Data block.
= Beginning of Section =
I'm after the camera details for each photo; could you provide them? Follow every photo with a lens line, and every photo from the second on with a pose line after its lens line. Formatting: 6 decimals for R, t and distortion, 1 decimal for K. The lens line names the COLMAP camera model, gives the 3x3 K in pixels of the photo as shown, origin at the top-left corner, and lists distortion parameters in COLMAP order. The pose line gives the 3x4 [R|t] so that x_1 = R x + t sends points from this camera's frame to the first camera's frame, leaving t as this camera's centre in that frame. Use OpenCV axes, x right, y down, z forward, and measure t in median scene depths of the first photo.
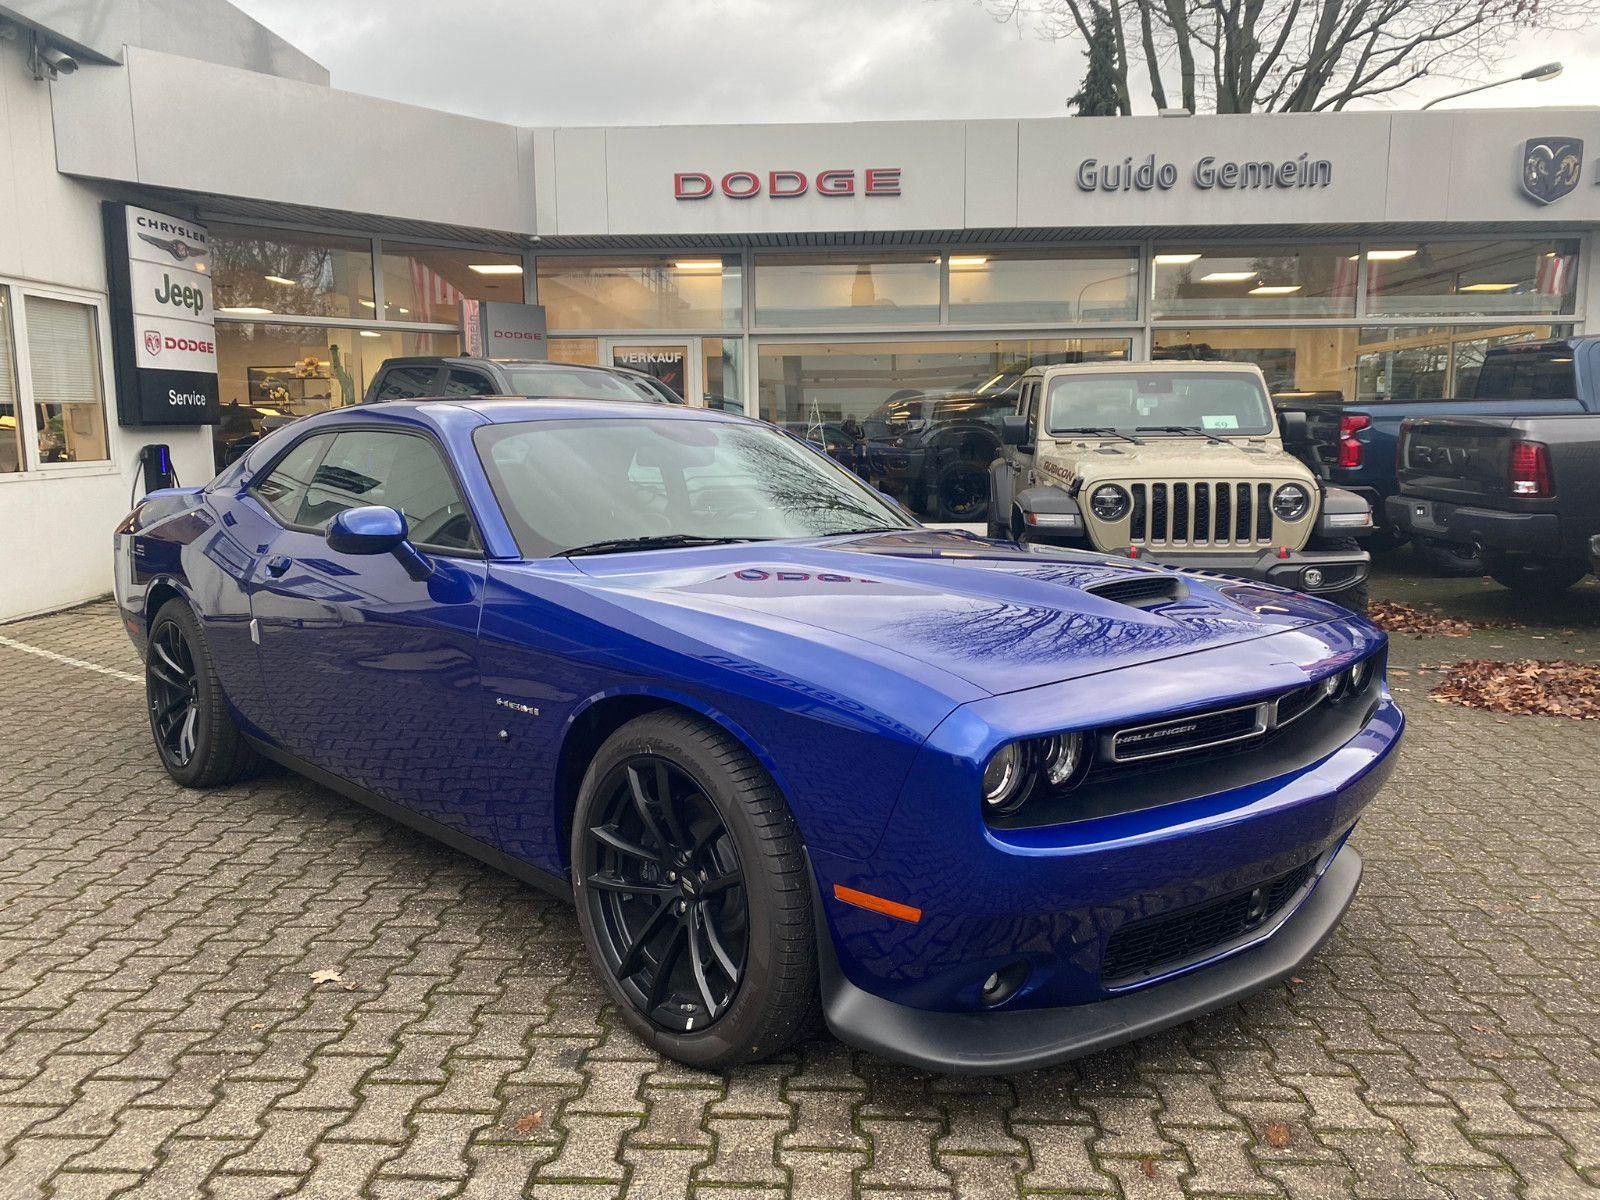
lens RADIAL K [[1222.9, 0, 796.7], [0, 1222.9, 595.4], [0, 0, 1]] dist [0.011478, -0.004204]
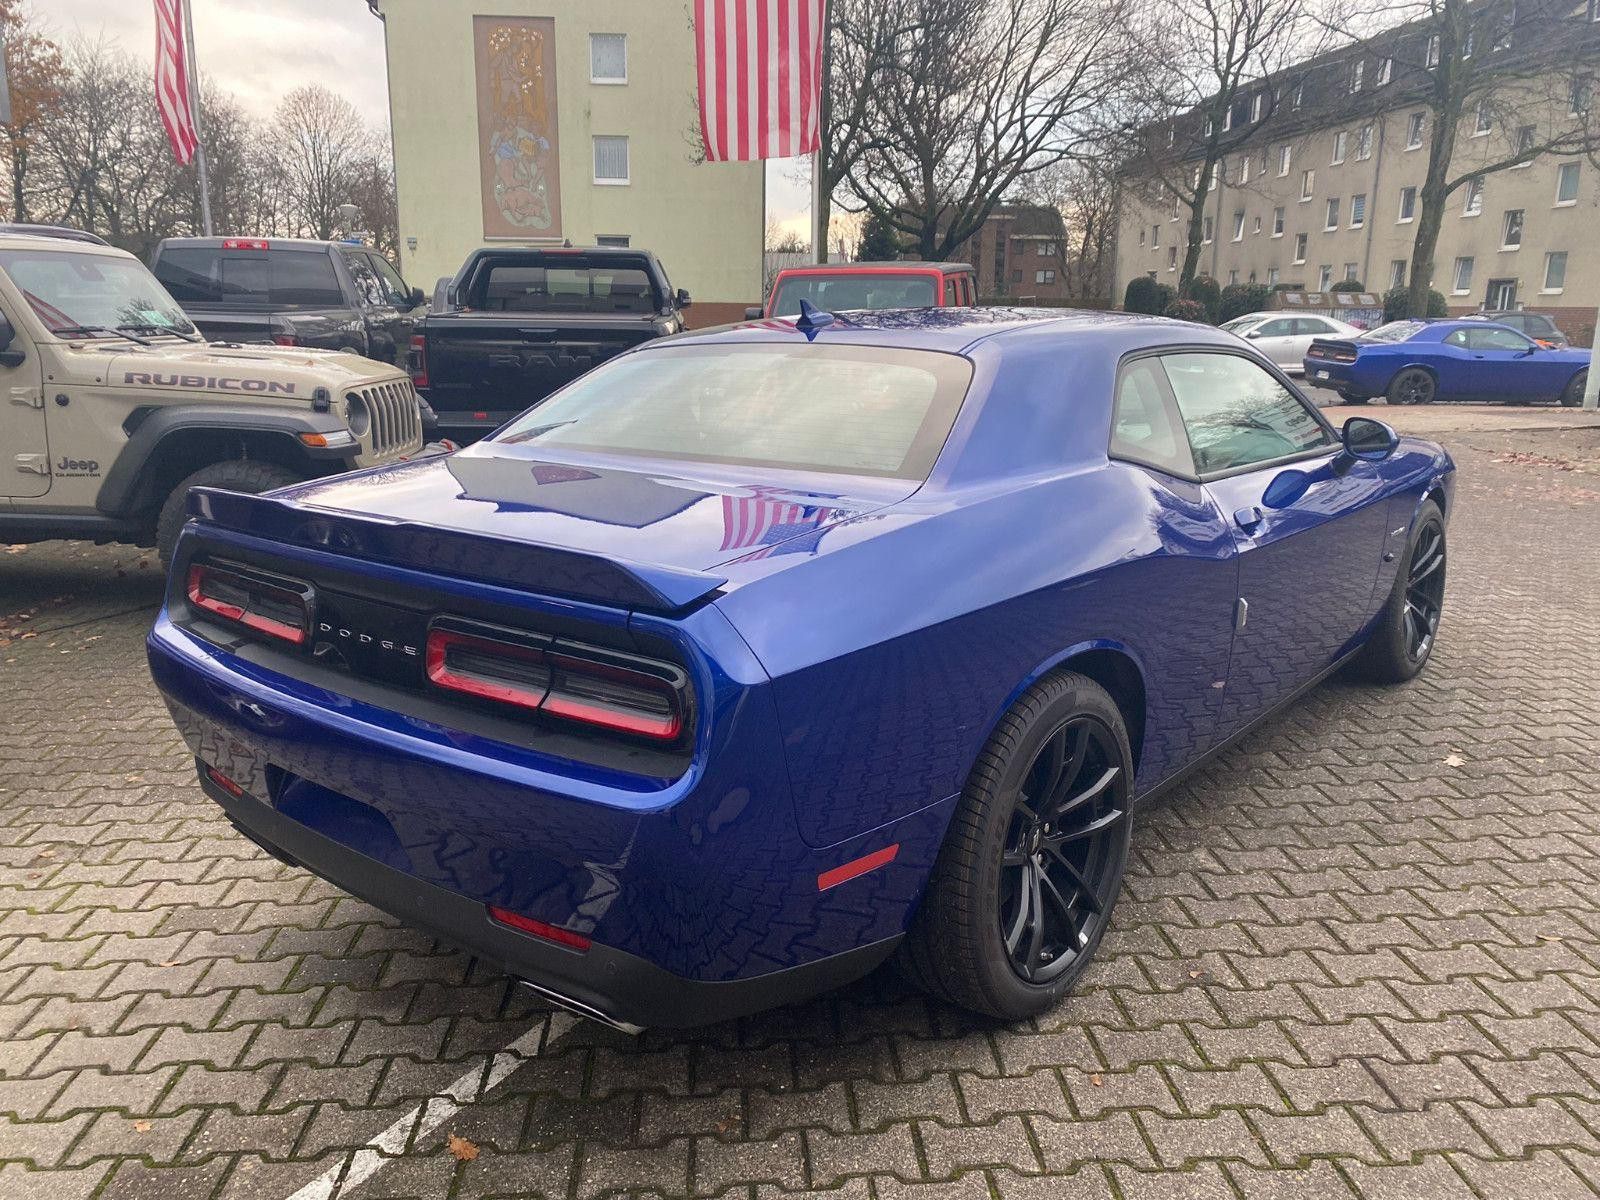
lens RADIAL K [[1222.9, 0, 792.5], [0, 1222.9, 596.7], [0, 0, 1]] dist [0.011478, -0.004204]
pose [[-0.111080, -0.221792, 0.968746, -0.688526], [0.126858, 0.963640, 0.235169, -0.119204], [-0.985682, 0.149016, -0.078905, 0.788923]]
= End of Section =
What you have to do. Reproduce the whole listing above word for word, leaving out the pictures.

Written solution.
I'm after the camera details for each photo; could you provide them? Follow every photo with a lens line, and every photo from the second on with a pose line after its lens line. Formatting: 6 decimals for R, t and distortion, 1 decimal for K. The lens line names the COLMAP camera model, gives the 3x3 K in pixels of the photo as shown, origin at the top-left corner, and lists distortion parameters in COLMAP order. The pose line gives the 3x4 [R|t] so that x_1 = R x + t sends points from this camera's frame to the first camera's frame, leaving t as this camera's centre in that frame. Use OpenCV axes, x right, y down, z forward, and measure t in median scene depths of the first photo.
lens RADIAL K [[1222.9, 0, 796.7], [0, 1222.9, 595.4], [0, 0, 1]] dist [0.011478, -0.004204]
lens RADIAL K [[1222.9, 0, 792.5], [0, 1222.9, 596.7], [0, 0, 1]] dist [0.011478, -0.004204]
pose [[-0.111080, -0.221792, 0.968746, -0.688526], [0.126858, 0.963640, 0.235169, -0.119204], [-0.985682, 0.149016, -0.078905, 0.788923]]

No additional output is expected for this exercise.